During my upcoming amniocentesis I would like to have amniotic fluid collected for banking. What can I expect? Will this affect my procedure or have any bearing on my test results?


Rest assured, collecting amniotic fluid for banking during prenatal tests such as genetic amniocentesis and fetal lung amniocentesis will not change the amniocentesis procedure and will not have any impact on the tests results.

Collecting Your Amniotic Fluid
Genetic amniocentesis is a prenatal test that removes a small amount of amniotic fluid from the sac around your baby to test for birth defects and chromosome problems. To remove the fluid for testing, your health care professional will insert a thin needle through your belly and uterus, using ultrasound imaging as a guide.
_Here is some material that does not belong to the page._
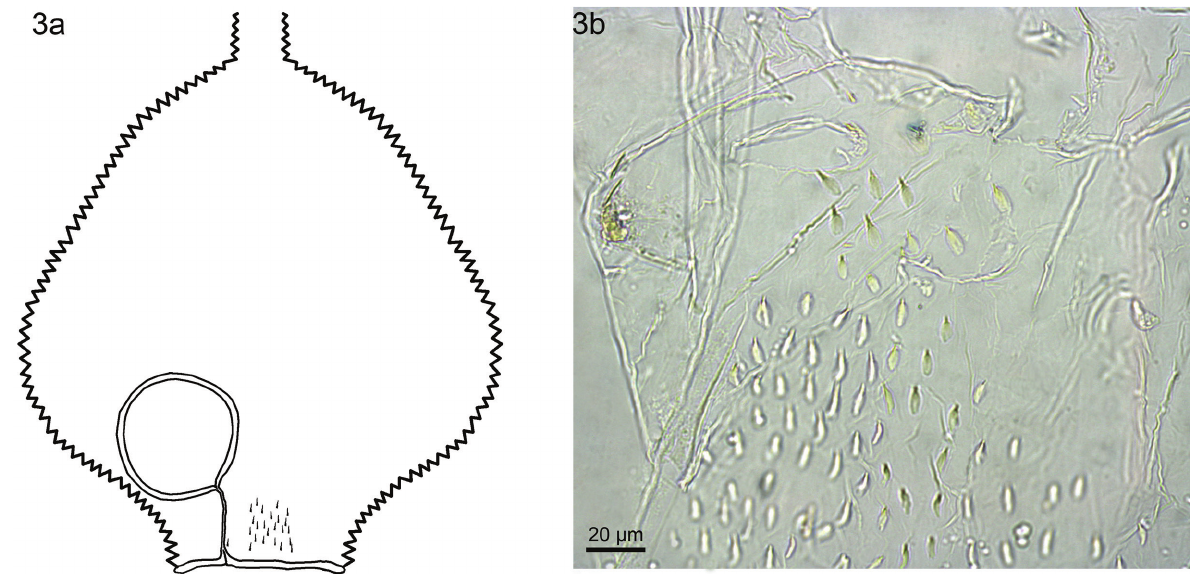
Figure 3. Cornitermes bolivianus . (a) Schematic drawing of P1 showing arrangement of spines; (b) Photomicrograph showing detail of spines with sclerotized bases.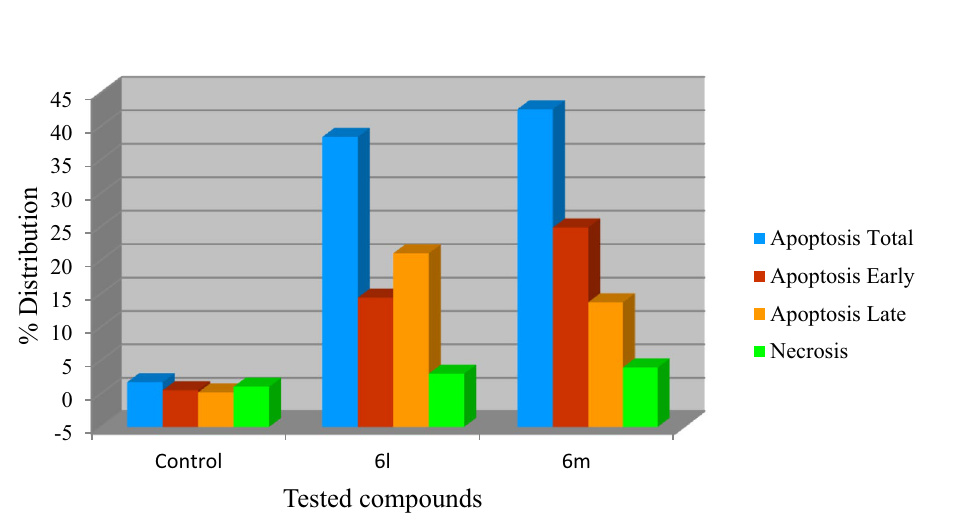
Figure 8. % Apoptosis and necrosis of compounds 6l , 6m and control experiment for MCF7 (breast cancer cell line).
During amniocentesis procedures, more fluid than necessary for testing is typically withdrawn so, if you have decided to bank, the excess fluid would be preserved. In other words, rather than discarding any fluid not used for testing, it will be preserved for possible future use.

Amniocentesis can also be performed during the third trimester of pregnancy, typically, to check whether the baby's lungs are mature enough for birth. Amniotic fluid can be collected for banking during this procedure as well.

Storing Your Amniotic Fluid
Once you have identified and enrolled with a registered tissue bank, you will receive details from them as to how to submit your sample. The process is typically simple.

For example, Biocell Center, the nation's first and leading amniotic fluid bank, provides a sample collection kit that you would bring with you to your amniocentesis. This kit includes detailed instructions for the health care professional performing the procedure on how to package your fluid sample for shipping and when (within 24 hours of collection) and where to send it (a pre-addressed and prepaid FedEx envelope is provided in each kit). In many cases, your doctor's office will have the kits on hand and will be trained to collect the sample. If not, you should contact the tissue bank several days before your procedure so that you receive your kit prior to your appointment.

Upon receipt by the laboratory, your amniotic fluid is processed and placed in its cryobank for freezing. Once that process is complete, you receive a certificate verifying that the sample has been successfully preserved.